La mujer vio subir al autobús a los pequeños y procedió con celeridad a despejar la mesa y preparar un servicio de desayuno para su marido. Ella tendría que desayunar más tarde, en el momento de respiro que tenía después de las nueve. Eso significaba que se retrasaría en tender la ropa, y si llovía por la tarde (que era lo más seguro), no habría modo de que se secara. Cuando su marido entró en la cocina, la señora Walpole hizo un esfuerzo y dijo:

—Buenos días, querido.

—Buenos días —murmuró él sin dirigirle la mirada, y la mujer, con la cabeza llena de frases que empezaban por: “¿Crees que los demás no tenemos sentimientos o…?”, empezó pacientemente a ponerle delante el desayuno: los huevos pasados por agua en el plato, el pan tostado, el café. El señor Walpole se concentró en el periódico y la mujer, que también deseaba desesperadamente decir: “Supongo que no te has dado cuenta de que no he tenido un momento para comer nada.. ”, dejó los platos en la mesa con toda la suavidad posible.

Todo iba perfectamente, aunque con media hora de retraso, cuando sonó el teléfono. Los Walpole tenían una línea telefónica colectiva y la mujer solía dejar que el teléfono sonara dos veces antes de convencerse de que la llamada era realmente para ellos. Aquella mañana, antes de las nueve y con el señor Walpole a medio desayuno, la llamada era una intromisión intolerable y la señora Walpole acudió a contestar a regañadientes.

—¿Sí? —dijo en tono amenazador.

—¿Señora Walpole? —inquirió una voz femenina, y la señora Walpole repitió: “¿Sí?” La voz dijo entonces—: Lamento molestarla, pero soy… —y dijo un nombre irreconocible.

—¿Sí? —insistió por tercera vez la señora Walpole, oyendo a su marido apartar la cafetera del fuego para servirse otra taza.

—¿Tienen ustedes un perro? ¿Un podenco castaño y negro? —prosiguió la voz. En el segundo que tardó la señora Walpole en responder afirmativamente, la palabra perro le sugirió los innumerables aspectos que implicaba tener una perra en el pueblo (seis dólares por la esterilización, el escándalo de ladridos en plena noche, la vigilante seguridad de su silueta oscura durmiendo en la alfombra junto a las literas de los gemelos, la inevitabilidad de tener un perro en la casa, tan importante como una chimenea, un porche en la entrada o una suscripción al periódico local; más aún, y por encima de todo lo anterior, la propia perra, conocida entre los vecinos como Lady Walpole y que era una compañía perfecta para Jack y Judy Walpole: tranquila, inteligente y tolerante en grado sumo), pero ninguno de ellos le pareció una razón suficiente para una llamada tan madrugadora a cargo de una voz que, pudo advertir, sonaba tan irritada como la suya.

—Sí, tenemos una perra. ¿Por qué? —contestó con sequedad.

—¿Un sabueso grande, castaño y negro?

Las bonitas marcas de Lady, su curioso morro.

—Sí —dijo de nuevo, en un tono de voz algo más impaciente—. Sí, es mi perra, sin duda. ¿Por qué?

—Me mató las gallinas —la voz parecía ahora satisfecha; tenía atrapada a la señora Walpole. Ésta permaneció en silencio, hasta que la voz dijo—: ¿Oiga?
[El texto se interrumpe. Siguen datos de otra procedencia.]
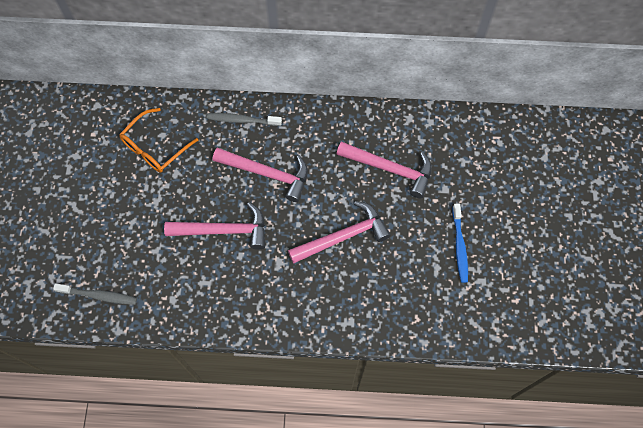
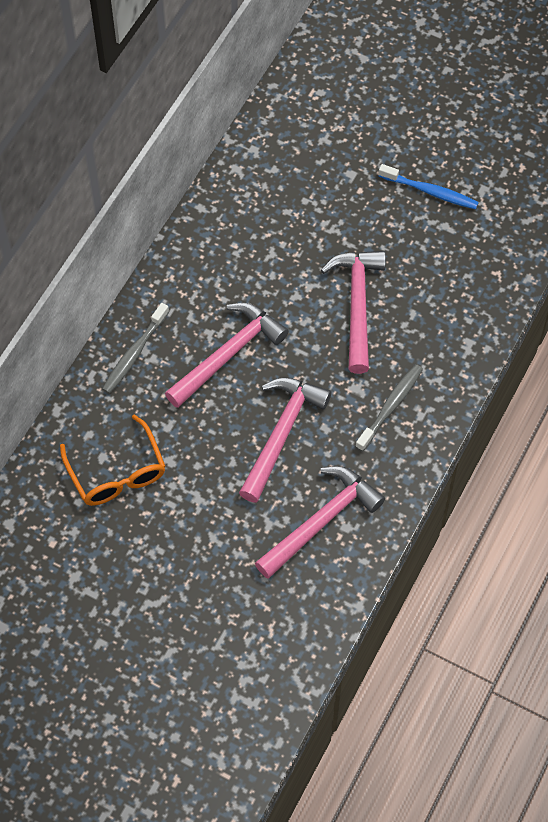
camera: 65 degrees left, 5 degrees down
(99, 295) = (298, 613): grey toothbrush -> grey toothbrush (390, 406)
(390, 169) = (294, 218): pink hammer -> pink hammer (321, 521)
—Eso es totalmente absurdo —replicó por fin.

—Esta mañana —dijo la voz con fruición—, su perra se puso a perseguir a las gallinas. Las oímos cacarear hacia las ocho y mi marido salió a ver qué sucedía y encontró dos gallinas muertas y vio a un sabueso grande, castaño y negro, junto a nuestras aves y agarró un palo y ahuyentó al perro y luego encontró otras dos gallinas, también muertas. Mi marido dice —continuó la voz, sin cambiar de tono— que fue una suerte que no se le ocurriera salir con la escopeta porque, de lo contrario, ya no tendrían perro. No he visto nunca un estropicio semejante, todo lleno de sangre y de plumas.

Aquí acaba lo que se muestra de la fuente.